There are Sergio and Ana Gobulin, who worked in the slums and were married by Father Bergoglio, he arrested and she wanted, both saved and expatriated with the help of the Italian vice-consul in Argentina at the time, Enrico Calamai, another hero of the story.

I posted a pro life homily Cardinal Bergoglio gave in which he spoke of the children in his country who live in the dumps and search these dumps for their subsistence.

Our Holy Father has seen the devil looking at him through the eyes of another person. He has lived through times when the devil had absolute control of the government and military of his country. He has been forced to help people without letting his left hand know what his right hand was doing because secrecy of this degree was the only key to survival.

Children dump

He has seen small children cast out to fend for themselves in dumps.

I am sick to the marrow of my bones of hearing the carping about the way he does the liturgy or how he dresses. I know that the liturgy and the way it is presented is important to some people, but I think we should all remember that the liturgy is not a show. It is prayer. The mass is an hour-long prayer (half hour on weekdays) in which the sacrifice at Calvary is brought home to us and then presented to us in the body and blood of Our Lord for our strength as we go forward in the faith.

Jesus Christ, the living Son of God, is wholly present in His Body and Blood, Soul and Divinity in the Eucharist.

I respect the hunger of those who love the liturgy for its beauty and draw sustenance from that beauty. But some of the people I’m reading are dangerously close to making an idol of it. The point is Jesus Christ and Him crucified, risen again and ever present to us on all the altars of all the Catholic Churches of the world.

I think Pope Francis “gets” this. I think he also knows that the mass is prayer and that prayer comes from the heart. There is a whole world out there beyond the borders of the United States, and that world is a butcher shop. The mass, as prayer and re-enactment of the sacrifice of Our Lord, has to speak to people whose reality is far different from ours.

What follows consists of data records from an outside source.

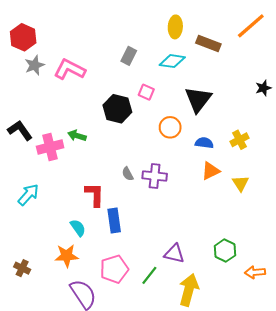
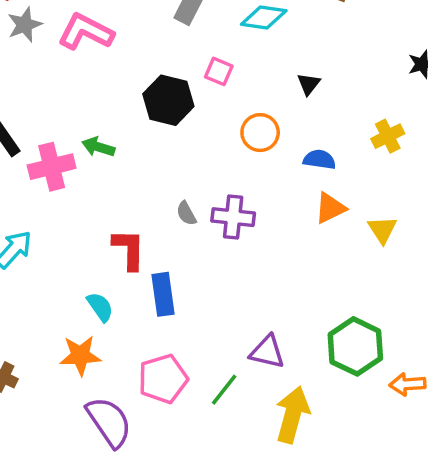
black triangle: (198, 99) -> (309, 84), size x0.5
yellow cross: (239, 140) -> (388, 136), moved
green hexagon: (225, 251) -> (355, 346), size x1.4

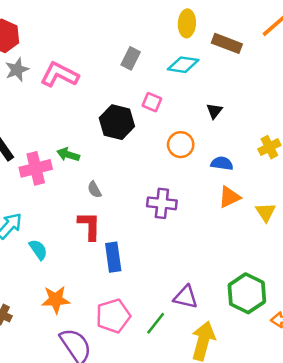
gray semicircle: (186, 213) -> (94, 190), moved
cyan semicircle: (100, 307) -> (38, 250), moved

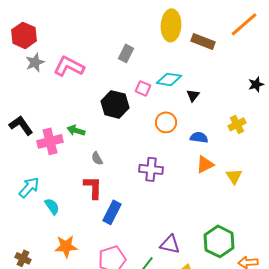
yellow ellipse: (187, 23) -> (171, 25), size x1.4
cyan diamond: (183, 65) -> (169, 79), moved
blue rectangle: (113, 257) -> (112, 212), turned 35

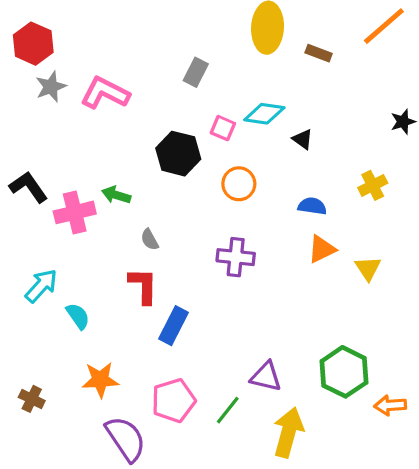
brown rectangle: (203, 41) -> (319, 53), size x0.7
black triangle: (193, 95) -> (303, 139), turned -32
orange circle: (166, 122) -> (239, 184), moved

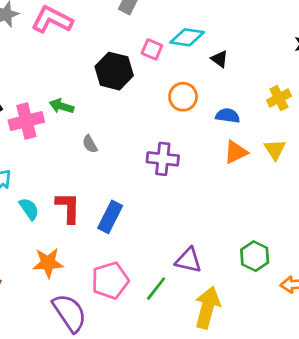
orange circle: (239, 184) -> (183, 97), moved
yellow triangle: (368, 268) -> (275, 149), moved
red L-shape: (143, 286) -> (68, 208), moved
green hexagon: (344, 372) -> (255, 256), size x0.7

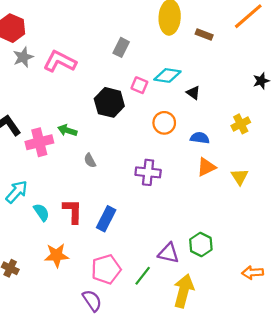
yellow triangle: (275, 149) -> (240, 177), moved
green hexagon: (255, 256) -> (201, 245), moved
purple semicircle: (70, 313) -> (92, 301), moved, size x0.7

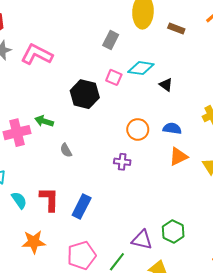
gray rectangle: (121, 47) -> (111, 40), moved
orange circle: (164, 123) -> (138, 129), moved
purple cross: (148, 172) -> (122, 162), size x0.7

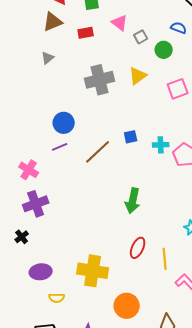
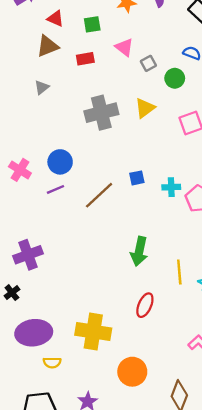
pink cross: (29, 170) -> (20, 170), moved
yellow line: (165, 259) -> (179, 272), moved
purple ellipse: (41, 272) -> (34, 333), size x1.4

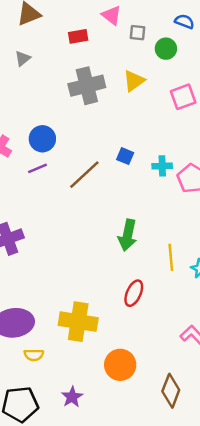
red rectangle: (85, 59) -> (78, 36), moved
gray square: (148, 63) -> (137, 33), turned 35
blue square: (137, 178) -> (125, 156), turned 35

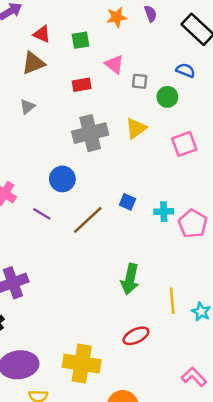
blue circle: (42, 139) -> (62, 179), moved
purple line: (37, 168) -> (42, 214), turned 54
red ellipse: (134, 293) -> (136, 336), turned 40

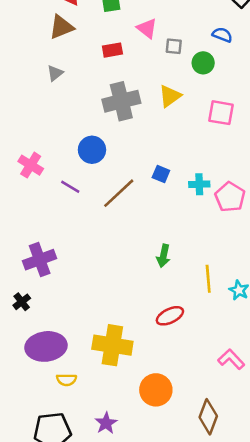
pink square: (184, 144) -> (221, 113), turned 30
green arrow: (130, 279) -> (164, 256), size x0.7

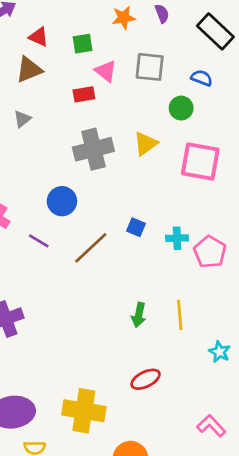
pink triangle: (147, 28) -> (106, 71), moved
gray square: (174, 46) -> (150, 67), moved, size x1.6
pink square: (221, 113) -> (200, 161), size x1.4
yellow line: (208, 279) -> (180, 315), moved

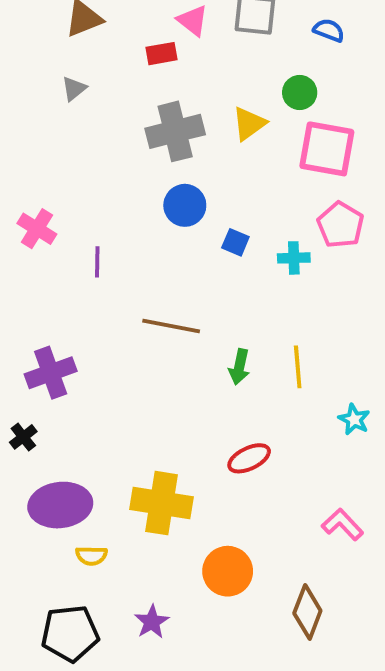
green circle: (181, 108) -> (300, 92), moved
blue circle: (62, 201) -> (185, 205), moved
purple line: (39, 241) -> (97, 262), turned 60
brown line: (91, 248) -> (171, 326), moved, turned 54
pink pentagon: (210, 252) -> (341, 225), moved

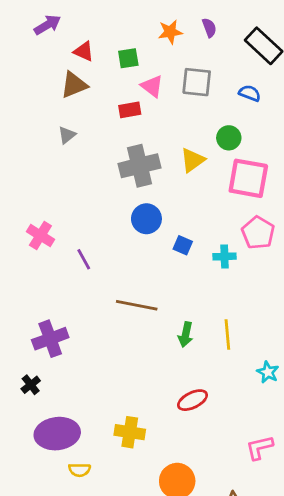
purple line: (97, 262) -> (84, 259), turned -30
yellow cross: (161, 503) -> (130, 432), size x0.7
pink L-shape: (342, 524) -> (259, 448), turned -60

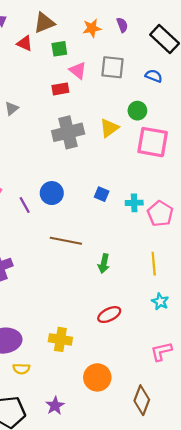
brown triangle: (74, 85) -> (44, 23), moved
blue circle: (146, 219) -> (52, 193), moved
pink pentagon: (258, 233) -> (160, 214), moved
yellow line: (227, 335) -> (154, 264), moved
cyan star: (268, 372) -> (160, 302), moved

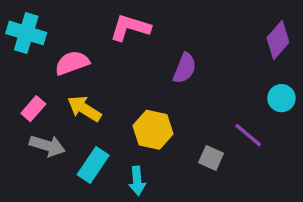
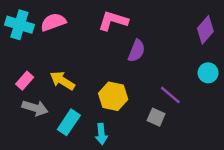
pink L-shape: (130, 28) -> (113, 21), moved
pink semicircle: (72, 63) -> (53, 22), moved
purple line: (248, 135) -> (170, 95), moved

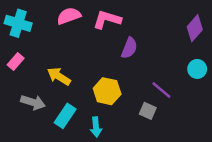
pink semicircle: (53, 22) -> (69, 16), moved
pink rectangle: (25, 81) -> (16, 62), moved

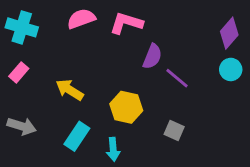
cyan circle: (197, 69) -> (231, 69), moved
purple line: (161, 90) -> (177, 78), moved
gray arrow: (33, 102) -> (22, 126), moved

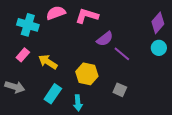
cyan cross: (22, 27) -> (28, 25), moved
purple semicircle: (152, 56) -> (105, 39), turned 30
pink rectangle: (19, 72) -> (23, 55), moved

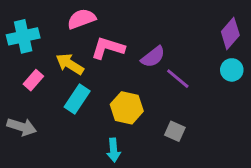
pink L-shape: (87, 16) -> (108, 48), moved
cyan cross: (28, 25) -> (23, 36), moved, turned -30
yellow arrow: (48, 62) -> (70, 64), moved
cyan rectangle: (53, 94) -> (77, 99), moved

Who knows better what those children in the dumps need; us in our American self-absorption, or the Pope who has walked with them for decades? Who can best address the Church to the people who are suffering and dying for the faith; us, or the pope who has lived with the terror of a killer government himself?

I believe the Holy Spirit gave us this pope for these times because he is the pope we need. He is the pope for those people who are suffering and dying in this butcher shop world of ours.

I think that God gave us this pope at this time because He loves those children in the dumps, those who are unjustly imprisoned, beaten, tortured, raped and murdered. He loves them.

Our problems here in America are — every one of them — things we could solve ourselves if we’d just stop being such cowards. The reason our faith is being successfully attacked from every direction in this country is because Christians are colluding with the attackers by their silence, their tacit support in what they watch and say, and by their actions in how they live their lives.

We don’t need the pope to excoriate those who attack Christ in this country one more time. How many times do the popes have to reiterate Church teachings on the sanctity of human life, gay marriage and all the other evils our debauched society loves more than Christ? Does each pope have to say it five times? Or is it 20?

Maybe the problem isn’t that the popes haven’t told us, but that we aren’t doing our part. We don’t need more excoriation, and we don’t need more obsession over the details of the liturgy.

We need Christians who will follow Christ and stand up for Him, come what may.

The people who need the Holy Father’s active help are those who can’t do for themselves: The ones who are at the mercy of the evils of this butcher shop world.

Here in America, our problem is our own lack of faith in God, which makes us cowards. Christians all over the world are suffering and dying for Jesus. We need to get on our knees and pray for faith like that. It is the answer to all our problems.